*Data for this exercise*:
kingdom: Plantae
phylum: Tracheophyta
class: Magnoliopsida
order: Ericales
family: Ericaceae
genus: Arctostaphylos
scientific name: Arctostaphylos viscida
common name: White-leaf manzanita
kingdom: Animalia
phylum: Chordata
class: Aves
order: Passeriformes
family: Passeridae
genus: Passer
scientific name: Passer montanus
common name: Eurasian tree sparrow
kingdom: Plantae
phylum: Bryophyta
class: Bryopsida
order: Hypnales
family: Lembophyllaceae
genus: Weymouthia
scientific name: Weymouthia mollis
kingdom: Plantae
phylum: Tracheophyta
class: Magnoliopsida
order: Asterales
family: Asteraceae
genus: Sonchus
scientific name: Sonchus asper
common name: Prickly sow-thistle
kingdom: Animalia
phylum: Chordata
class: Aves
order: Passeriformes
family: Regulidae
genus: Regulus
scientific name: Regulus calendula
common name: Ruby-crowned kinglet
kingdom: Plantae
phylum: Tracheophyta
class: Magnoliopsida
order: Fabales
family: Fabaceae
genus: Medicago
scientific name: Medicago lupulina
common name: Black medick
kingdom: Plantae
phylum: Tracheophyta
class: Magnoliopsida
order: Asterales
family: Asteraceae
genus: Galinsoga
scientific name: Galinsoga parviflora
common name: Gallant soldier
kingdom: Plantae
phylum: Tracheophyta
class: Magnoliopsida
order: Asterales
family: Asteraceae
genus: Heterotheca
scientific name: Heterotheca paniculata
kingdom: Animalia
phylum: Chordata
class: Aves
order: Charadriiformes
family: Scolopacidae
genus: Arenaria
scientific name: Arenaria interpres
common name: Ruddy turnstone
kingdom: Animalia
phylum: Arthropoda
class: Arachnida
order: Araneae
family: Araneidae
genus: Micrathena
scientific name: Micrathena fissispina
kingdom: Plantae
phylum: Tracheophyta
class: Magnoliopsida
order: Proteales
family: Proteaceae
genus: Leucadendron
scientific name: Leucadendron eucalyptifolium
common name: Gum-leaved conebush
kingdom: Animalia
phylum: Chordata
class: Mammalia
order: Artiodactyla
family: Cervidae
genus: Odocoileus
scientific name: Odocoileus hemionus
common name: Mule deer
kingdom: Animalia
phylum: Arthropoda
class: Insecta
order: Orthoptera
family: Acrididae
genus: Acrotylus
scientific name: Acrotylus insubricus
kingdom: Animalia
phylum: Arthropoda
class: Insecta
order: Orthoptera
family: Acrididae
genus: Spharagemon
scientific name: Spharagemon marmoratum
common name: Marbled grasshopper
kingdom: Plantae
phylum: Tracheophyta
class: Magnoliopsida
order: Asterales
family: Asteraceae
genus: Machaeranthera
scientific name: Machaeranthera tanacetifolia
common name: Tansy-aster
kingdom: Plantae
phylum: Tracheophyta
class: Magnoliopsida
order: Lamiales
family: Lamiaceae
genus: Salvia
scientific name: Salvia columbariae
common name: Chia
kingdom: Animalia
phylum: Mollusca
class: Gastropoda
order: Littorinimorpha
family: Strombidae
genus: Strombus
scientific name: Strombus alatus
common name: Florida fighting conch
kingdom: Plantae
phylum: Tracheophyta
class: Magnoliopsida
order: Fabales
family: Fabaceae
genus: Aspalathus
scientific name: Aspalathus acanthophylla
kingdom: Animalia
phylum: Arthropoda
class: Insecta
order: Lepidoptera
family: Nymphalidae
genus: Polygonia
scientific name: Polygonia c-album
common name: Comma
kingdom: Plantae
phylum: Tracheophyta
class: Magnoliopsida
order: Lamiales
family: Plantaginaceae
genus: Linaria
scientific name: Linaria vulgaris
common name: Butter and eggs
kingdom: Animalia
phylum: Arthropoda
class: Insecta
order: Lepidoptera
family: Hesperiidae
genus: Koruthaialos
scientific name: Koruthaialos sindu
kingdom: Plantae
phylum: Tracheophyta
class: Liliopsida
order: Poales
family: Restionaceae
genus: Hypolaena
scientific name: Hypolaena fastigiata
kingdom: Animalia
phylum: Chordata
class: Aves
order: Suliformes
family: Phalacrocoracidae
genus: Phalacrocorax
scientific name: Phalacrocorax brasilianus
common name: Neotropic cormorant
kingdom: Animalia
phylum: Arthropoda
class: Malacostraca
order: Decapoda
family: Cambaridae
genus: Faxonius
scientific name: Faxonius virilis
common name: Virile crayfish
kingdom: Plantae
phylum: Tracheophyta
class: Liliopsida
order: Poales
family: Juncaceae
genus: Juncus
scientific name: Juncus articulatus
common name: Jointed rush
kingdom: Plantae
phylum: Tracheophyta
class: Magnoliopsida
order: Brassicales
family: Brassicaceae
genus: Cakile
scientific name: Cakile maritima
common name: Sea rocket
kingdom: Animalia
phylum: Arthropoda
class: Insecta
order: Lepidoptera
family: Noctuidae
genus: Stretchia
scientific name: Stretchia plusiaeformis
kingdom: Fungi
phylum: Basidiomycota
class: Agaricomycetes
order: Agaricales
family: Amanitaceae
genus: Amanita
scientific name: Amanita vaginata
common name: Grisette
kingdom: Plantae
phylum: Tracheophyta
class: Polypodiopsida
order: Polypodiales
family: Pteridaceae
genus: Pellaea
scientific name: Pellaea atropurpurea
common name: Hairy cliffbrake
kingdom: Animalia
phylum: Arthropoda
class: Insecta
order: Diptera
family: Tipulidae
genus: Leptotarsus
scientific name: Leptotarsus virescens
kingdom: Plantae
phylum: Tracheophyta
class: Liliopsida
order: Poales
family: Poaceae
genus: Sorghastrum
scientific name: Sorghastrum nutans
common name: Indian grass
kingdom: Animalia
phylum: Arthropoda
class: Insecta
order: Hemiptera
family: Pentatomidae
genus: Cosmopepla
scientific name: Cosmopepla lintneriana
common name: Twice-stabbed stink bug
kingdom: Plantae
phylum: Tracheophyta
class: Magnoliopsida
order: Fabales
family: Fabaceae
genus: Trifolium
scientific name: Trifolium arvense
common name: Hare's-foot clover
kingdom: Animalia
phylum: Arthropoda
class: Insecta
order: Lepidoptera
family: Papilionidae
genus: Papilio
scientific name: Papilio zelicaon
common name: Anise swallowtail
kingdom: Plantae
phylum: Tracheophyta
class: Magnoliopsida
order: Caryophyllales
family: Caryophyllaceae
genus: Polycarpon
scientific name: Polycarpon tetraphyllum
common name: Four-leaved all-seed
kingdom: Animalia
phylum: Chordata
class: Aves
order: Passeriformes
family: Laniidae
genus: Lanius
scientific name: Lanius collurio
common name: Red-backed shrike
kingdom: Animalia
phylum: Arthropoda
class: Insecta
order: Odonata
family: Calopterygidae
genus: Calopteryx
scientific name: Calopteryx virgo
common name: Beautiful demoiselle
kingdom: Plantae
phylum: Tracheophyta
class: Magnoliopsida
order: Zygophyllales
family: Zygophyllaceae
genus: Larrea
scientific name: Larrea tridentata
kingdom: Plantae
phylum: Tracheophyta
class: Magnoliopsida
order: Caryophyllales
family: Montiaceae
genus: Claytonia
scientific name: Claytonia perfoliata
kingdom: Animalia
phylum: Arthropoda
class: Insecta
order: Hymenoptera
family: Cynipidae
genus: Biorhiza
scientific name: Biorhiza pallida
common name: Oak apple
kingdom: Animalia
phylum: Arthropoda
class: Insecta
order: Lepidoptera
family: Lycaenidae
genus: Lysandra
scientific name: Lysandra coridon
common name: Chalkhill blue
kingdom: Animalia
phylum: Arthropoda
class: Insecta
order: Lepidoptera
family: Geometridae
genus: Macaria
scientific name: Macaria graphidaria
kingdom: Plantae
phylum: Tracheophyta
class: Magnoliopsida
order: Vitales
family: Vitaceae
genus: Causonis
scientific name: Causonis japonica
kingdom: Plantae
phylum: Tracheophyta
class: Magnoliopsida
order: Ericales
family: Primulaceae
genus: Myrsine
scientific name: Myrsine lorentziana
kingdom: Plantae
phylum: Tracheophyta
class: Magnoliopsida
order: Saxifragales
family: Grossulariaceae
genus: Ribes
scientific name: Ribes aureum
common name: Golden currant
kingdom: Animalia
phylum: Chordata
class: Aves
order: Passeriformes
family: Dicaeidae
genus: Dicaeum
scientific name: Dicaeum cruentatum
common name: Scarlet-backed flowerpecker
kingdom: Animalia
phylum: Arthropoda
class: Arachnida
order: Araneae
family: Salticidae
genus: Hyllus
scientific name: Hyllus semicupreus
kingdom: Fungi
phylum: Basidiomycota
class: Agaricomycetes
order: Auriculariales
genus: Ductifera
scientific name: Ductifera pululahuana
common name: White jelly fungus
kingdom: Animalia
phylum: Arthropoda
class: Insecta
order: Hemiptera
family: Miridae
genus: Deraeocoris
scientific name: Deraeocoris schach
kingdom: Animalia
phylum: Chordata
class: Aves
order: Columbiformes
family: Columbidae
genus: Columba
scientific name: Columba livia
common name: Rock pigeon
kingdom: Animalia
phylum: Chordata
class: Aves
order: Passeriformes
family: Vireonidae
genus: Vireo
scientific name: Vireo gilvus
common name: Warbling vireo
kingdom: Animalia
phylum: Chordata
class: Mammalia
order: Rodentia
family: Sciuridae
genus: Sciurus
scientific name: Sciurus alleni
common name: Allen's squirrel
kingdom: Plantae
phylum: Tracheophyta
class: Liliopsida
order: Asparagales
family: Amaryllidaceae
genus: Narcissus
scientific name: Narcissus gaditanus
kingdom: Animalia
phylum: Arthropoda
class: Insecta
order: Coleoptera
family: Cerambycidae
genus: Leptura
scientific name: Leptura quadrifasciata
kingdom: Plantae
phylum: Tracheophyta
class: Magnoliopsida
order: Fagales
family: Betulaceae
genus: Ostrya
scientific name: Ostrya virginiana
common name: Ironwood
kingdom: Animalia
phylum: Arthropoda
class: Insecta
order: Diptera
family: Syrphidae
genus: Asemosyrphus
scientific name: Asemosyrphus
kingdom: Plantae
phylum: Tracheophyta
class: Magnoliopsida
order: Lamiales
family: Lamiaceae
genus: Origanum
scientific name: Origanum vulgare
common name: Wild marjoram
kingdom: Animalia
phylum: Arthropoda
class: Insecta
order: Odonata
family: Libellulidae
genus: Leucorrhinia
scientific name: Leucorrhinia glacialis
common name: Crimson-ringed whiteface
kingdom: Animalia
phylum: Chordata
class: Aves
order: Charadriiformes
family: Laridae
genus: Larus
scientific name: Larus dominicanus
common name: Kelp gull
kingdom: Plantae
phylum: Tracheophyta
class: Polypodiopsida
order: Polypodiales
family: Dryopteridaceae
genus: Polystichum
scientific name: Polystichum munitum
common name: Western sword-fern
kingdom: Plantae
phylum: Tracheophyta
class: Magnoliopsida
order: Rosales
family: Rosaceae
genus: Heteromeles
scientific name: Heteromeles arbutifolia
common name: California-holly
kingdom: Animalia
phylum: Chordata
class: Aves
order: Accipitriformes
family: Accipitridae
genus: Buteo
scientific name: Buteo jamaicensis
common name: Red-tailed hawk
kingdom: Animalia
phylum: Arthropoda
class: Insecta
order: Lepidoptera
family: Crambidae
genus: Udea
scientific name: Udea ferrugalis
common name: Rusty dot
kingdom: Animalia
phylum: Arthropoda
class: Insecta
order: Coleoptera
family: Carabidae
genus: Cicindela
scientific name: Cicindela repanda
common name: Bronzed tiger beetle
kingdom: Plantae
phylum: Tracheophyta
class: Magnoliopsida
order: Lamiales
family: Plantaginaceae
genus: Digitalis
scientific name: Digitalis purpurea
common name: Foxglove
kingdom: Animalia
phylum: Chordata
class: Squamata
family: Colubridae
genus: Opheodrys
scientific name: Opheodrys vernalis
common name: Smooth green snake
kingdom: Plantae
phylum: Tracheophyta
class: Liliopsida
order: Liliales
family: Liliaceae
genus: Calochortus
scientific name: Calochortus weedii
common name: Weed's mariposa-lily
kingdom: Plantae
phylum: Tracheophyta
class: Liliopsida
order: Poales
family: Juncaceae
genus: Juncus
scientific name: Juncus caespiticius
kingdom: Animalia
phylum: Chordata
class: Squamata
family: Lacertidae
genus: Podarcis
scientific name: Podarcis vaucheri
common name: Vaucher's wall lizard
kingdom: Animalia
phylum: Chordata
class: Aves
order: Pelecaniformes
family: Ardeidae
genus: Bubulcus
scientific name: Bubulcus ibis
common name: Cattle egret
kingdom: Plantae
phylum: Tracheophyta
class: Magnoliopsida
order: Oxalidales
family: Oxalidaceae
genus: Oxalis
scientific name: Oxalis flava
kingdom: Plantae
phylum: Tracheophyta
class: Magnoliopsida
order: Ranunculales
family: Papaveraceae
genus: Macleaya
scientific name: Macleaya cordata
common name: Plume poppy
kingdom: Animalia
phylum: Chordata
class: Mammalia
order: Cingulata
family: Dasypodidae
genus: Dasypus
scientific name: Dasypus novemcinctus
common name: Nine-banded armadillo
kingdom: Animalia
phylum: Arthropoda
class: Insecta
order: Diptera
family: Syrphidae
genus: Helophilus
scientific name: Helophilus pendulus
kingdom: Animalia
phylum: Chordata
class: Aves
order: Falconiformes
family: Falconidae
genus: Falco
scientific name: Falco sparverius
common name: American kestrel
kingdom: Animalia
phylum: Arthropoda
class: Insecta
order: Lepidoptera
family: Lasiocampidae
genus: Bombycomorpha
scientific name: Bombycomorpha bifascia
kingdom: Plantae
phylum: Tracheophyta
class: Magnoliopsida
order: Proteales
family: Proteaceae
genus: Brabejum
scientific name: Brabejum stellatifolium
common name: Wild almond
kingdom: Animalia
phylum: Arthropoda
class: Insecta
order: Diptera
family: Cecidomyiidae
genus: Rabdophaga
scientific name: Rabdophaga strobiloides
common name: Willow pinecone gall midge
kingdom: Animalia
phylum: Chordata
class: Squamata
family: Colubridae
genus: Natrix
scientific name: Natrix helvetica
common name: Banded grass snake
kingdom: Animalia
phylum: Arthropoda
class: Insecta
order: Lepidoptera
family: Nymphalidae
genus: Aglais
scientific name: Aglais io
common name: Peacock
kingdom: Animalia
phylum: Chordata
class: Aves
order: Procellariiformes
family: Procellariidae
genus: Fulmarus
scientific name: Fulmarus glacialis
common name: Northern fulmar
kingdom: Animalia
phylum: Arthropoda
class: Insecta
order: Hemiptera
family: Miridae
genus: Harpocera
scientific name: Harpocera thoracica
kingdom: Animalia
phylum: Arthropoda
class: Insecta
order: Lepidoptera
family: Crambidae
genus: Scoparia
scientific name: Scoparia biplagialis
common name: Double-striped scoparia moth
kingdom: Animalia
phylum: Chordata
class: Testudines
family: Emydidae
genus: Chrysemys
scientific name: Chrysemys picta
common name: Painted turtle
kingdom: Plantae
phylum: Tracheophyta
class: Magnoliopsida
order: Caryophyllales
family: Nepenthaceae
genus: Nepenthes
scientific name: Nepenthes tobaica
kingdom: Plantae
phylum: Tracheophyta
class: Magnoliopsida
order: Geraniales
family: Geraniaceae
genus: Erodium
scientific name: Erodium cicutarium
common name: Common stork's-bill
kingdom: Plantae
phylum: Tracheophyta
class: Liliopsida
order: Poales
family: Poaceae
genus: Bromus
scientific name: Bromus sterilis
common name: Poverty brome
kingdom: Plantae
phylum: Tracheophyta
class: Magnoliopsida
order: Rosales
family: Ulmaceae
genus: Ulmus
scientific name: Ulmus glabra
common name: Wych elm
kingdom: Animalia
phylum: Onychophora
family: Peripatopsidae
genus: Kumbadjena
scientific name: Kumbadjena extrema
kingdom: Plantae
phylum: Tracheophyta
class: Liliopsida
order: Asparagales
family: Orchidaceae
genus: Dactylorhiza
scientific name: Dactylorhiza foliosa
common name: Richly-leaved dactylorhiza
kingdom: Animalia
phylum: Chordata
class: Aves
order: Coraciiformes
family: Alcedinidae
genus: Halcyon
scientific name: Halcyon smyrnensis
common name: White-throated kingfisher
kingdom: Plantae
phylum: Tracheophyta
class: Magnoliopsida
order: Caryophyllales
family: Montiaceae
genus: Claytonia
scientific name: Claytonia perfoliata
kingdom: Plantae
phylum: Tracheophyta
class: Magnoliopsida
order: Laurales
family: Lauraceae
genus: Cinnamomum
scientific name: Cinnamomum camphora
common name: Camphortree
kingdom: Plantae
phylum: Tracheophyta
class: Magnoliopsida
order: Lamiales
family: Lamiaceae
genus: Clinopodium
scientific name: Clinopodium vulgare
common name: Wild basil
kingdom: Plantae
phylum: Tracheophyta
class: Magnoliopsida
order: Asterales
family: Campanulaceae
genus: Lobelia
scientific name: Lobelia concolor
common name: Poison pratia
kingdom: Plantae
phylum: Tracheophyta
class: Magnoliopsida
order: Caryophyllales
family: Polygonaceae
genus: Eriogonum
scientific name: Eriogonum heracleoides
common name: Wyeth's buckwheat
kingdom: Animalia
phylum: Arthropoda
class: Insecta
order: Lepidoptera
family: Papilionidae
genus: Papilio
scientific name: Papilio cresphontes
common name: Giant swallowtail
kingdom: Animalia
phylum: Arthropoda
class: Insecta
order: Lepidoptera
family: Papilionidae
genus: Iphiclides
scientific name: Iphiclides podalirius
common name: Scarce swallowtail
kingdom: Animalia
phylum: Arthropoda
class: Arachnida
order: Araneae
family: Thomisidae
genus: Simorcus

*Exercise goal*:
Edit the lines from the very first one through the line containing "scientific name: Weymouthia mollis" so that "common name" becomes "vernacular name", and give back only those lines with everything else unchanged.

*Problem solution*:
kingdom: Plantae
phylum: Tracheophyta
class: Magnoliopsida
order: Ericales
family: Ericaceae
genus: Arctostaphylos
scientific name: Arctostaphylos viscida
vernacular name: White-leaf manzanita
kingdom: Animalia
phylum: Chordata
class: Aves
order: Passeriformes
family: Passeridae
genus: Passer
scientific name: Passer montanus
vernacular name: Eurasian tree sparrow
kingdom: Plantae
phylum: Bryophyta
class: Bryopsida
order: Hypnales
family: Lembophyllaceae
genus: Weymouthia
scientific name: Weymouthia mollis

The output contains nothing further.